What on earth is a Lord?

Can you think of a word or phrase which has lost its meaning
            historic, literally, random

Sometimes it is because of overuse.
Sometimes it is because of loss of context.
There is a great book that is out at the moment called “Speaking Christian”
and it goes through a whole range of words that we often use in the church
and tries to re-capture what they mean, and what’s going on with them

As we get a little bit closer to Easter
with a time that the church across the world will echo with some of the traditional phrases
we are likely to hear, and even join in, one
that may be the prime suspect when it comes to a word that has largely lost its meaning.

“Jesus is Lord”

Let’s go sideways just for a minute …
For those of you who were here last week, I was mentioning one of the problems
when we sit on the surface of some of the scriptural stories
we can unintentionally trivialize their meaning

Using stories to claim that “Jesus is the Son of God”, for example,
just runs round in circles,
because generally when we say that we already have an idea fixed
about what the term “Son of God” means.

So if you think that “Son of God” means unique, specifically different, one and only
direct birth product of the male side of God who created the universe
then you read passages in a particular way.
But what happens if “Son of God” means “one of God’s people”
or what if it means “one in the line of God’s leaders”
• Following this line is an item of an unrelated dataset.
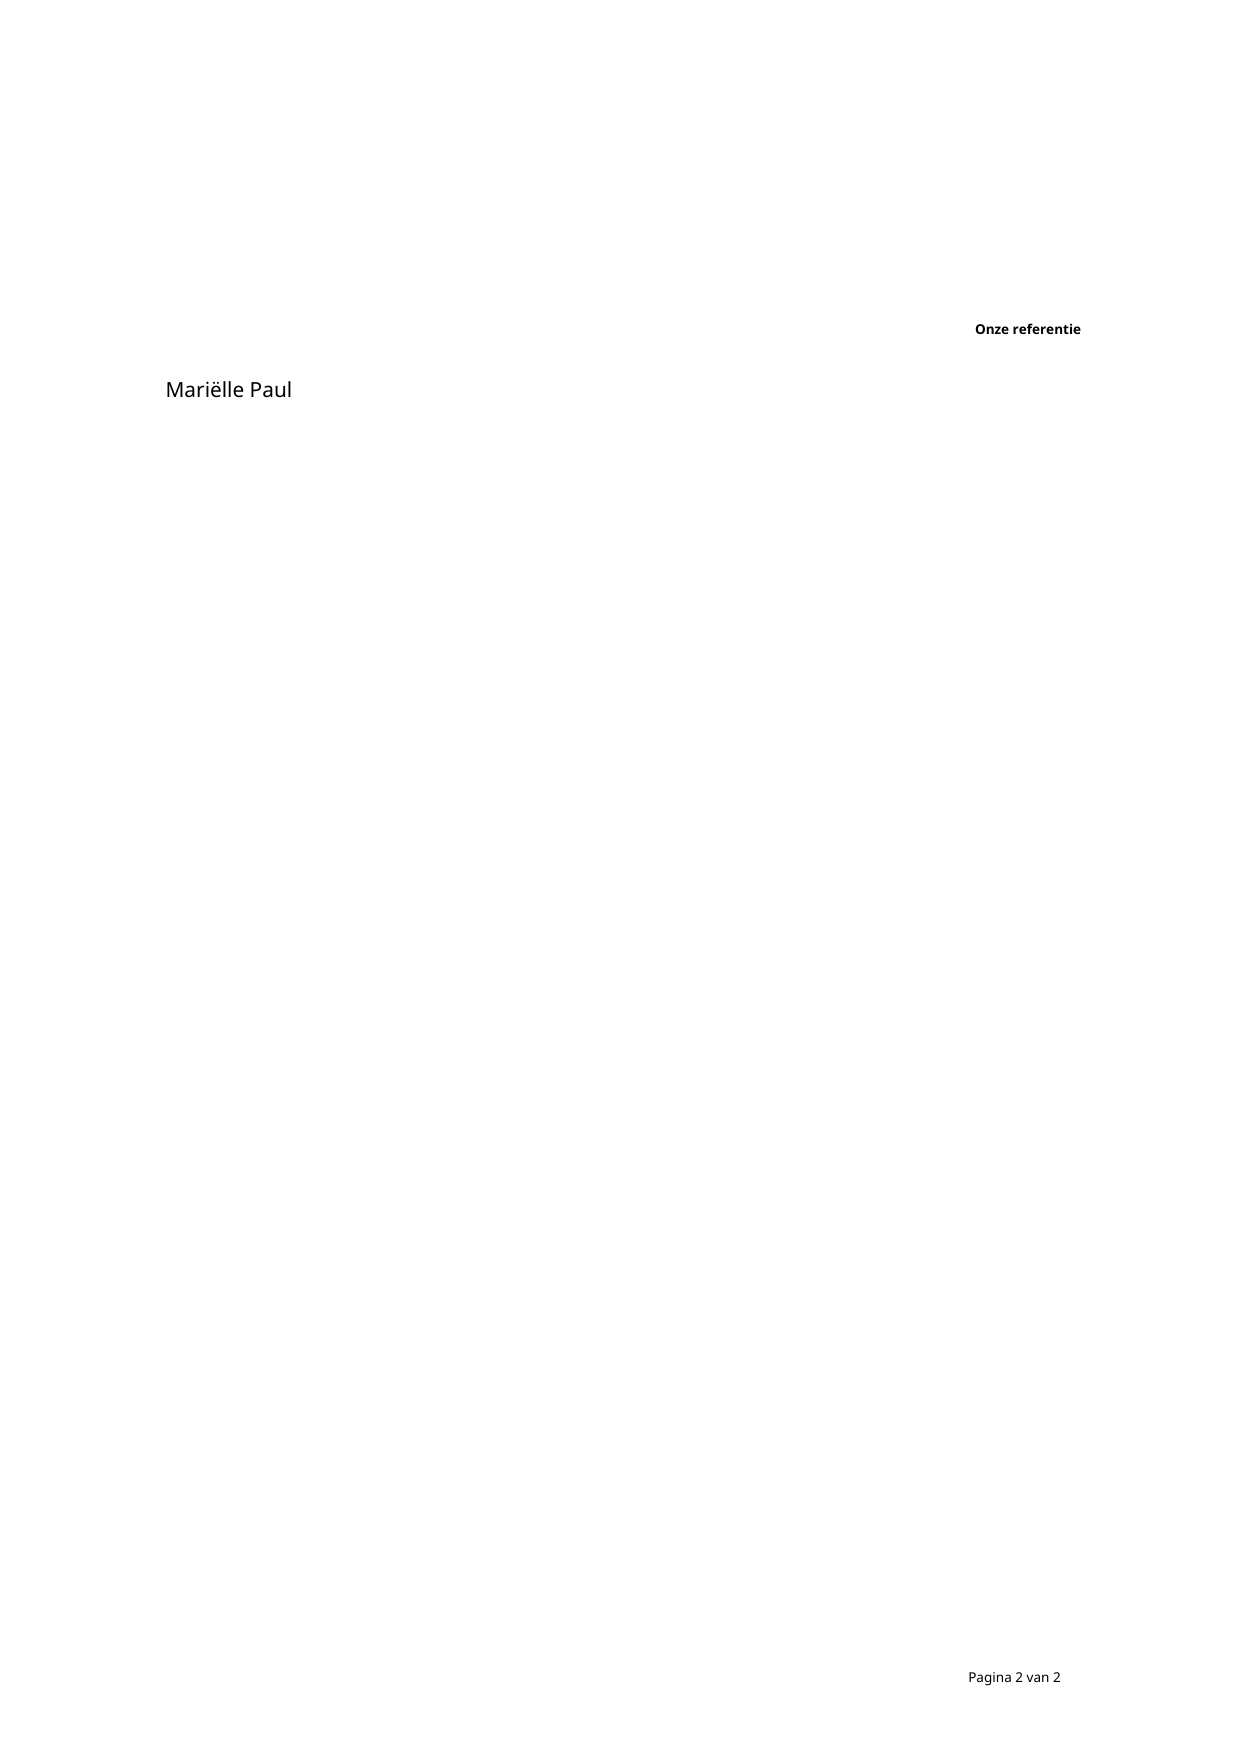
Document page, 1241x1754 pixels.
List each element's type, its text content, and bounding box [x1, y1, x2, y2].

text Mariëlle Paul [165, 375, 947, 403]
When we affirm Jesus is “son of God”, it might lead us in a different direction.
And the interesting thing is that scripture uses those meanings for “son of God
much more than it suggests anything about the literal lineage of a person –
including Jesus

Another term used of Jesus –
probably the most common one, and certainly the most common by Jesus –
is “son of man”.
Again – over time we have allowed one particular theology to intrude on top of this term

As I was reminded this week by Arto
Linguistically (both Hebrew and Aramaic, continuing to today’s usage in the Middle East)
the term really meant son of man = you, human being

And in the Old Testament, it is used with a sense of contrast with God,
not alignment with God.   God speaks to and through a mere “son of man”
So it looks to me that the idea of son of man, is about Jesus making it clear
that he is one of us.  He is human.

Now – back to where we were a few minutes ago.
What about “Jesus is Lord” 

I wonder how many people these days if they use the term “Jesus is Lord”
are thinking about making a deliberate ironic and subversive political statement
about the power of the empire.

Ironically, it is probably a term that is most commonly used
in the areas of the Christian church that are least known as political and subversive.
Maybe that’s all part of God’s great sense of humour

Keith Hopkins points out the idea that “Caesar is Lord” was the Roman imperial theology,
It was how Rome unified all its conquered lands: “
The stories told about emperors were the currency of the political system,
just as coins were the currency of the fiscal system.
The unity of a political system rests not only
in shared institutions, taxes, and military defenses,
but in shared symbols, in the minds of people.
Emperor cults, and all that they involved … provided the context
in which inhabitants of towns spread for hundreds of miles throughout the empire
could celebrate their membership of a single political order and their own place within it

In Roman theology, peace – pax Romana – comes though the roman way of life
with the Emperor at the top, and with the poor, the women, the slaves etc at the bottom
And Jesus comes along and invites people into a new way of being a community.
Collaboratively, equally, inclusively and peacefully

And the early followers of Jesus turn the Roman theology on its head
by ironically claiming the same symbol and terminology for their oppositve view:

Jesus is lord

One of the very early Christians, Justin Martyr said
“We who formerly valued above all things
the acquisition of wealth and possession,
now bring what we have into a common stock,
and communicate to everyone in need;
we who hated and destroyed one another,
and on account of their different manners would not live with men of a different tribe, now, since the coming of Christ, live familiarly with them,
and pray for our enemies.”

A statement “Jesus is Lord” says a lot more about the way that we live now
than it does about where will spend any time after living on this earth.
That is why as an act of faith, a small group of Christians, professing Jesus is Lord
were arrested as they prayed in the electoral office of the Minister for Immigration
regarding the treatment of asylum seekers.

It was an act of faith, acknowledging the “Lordship” of the way of Jesus.
Grounded, active and subversive faith.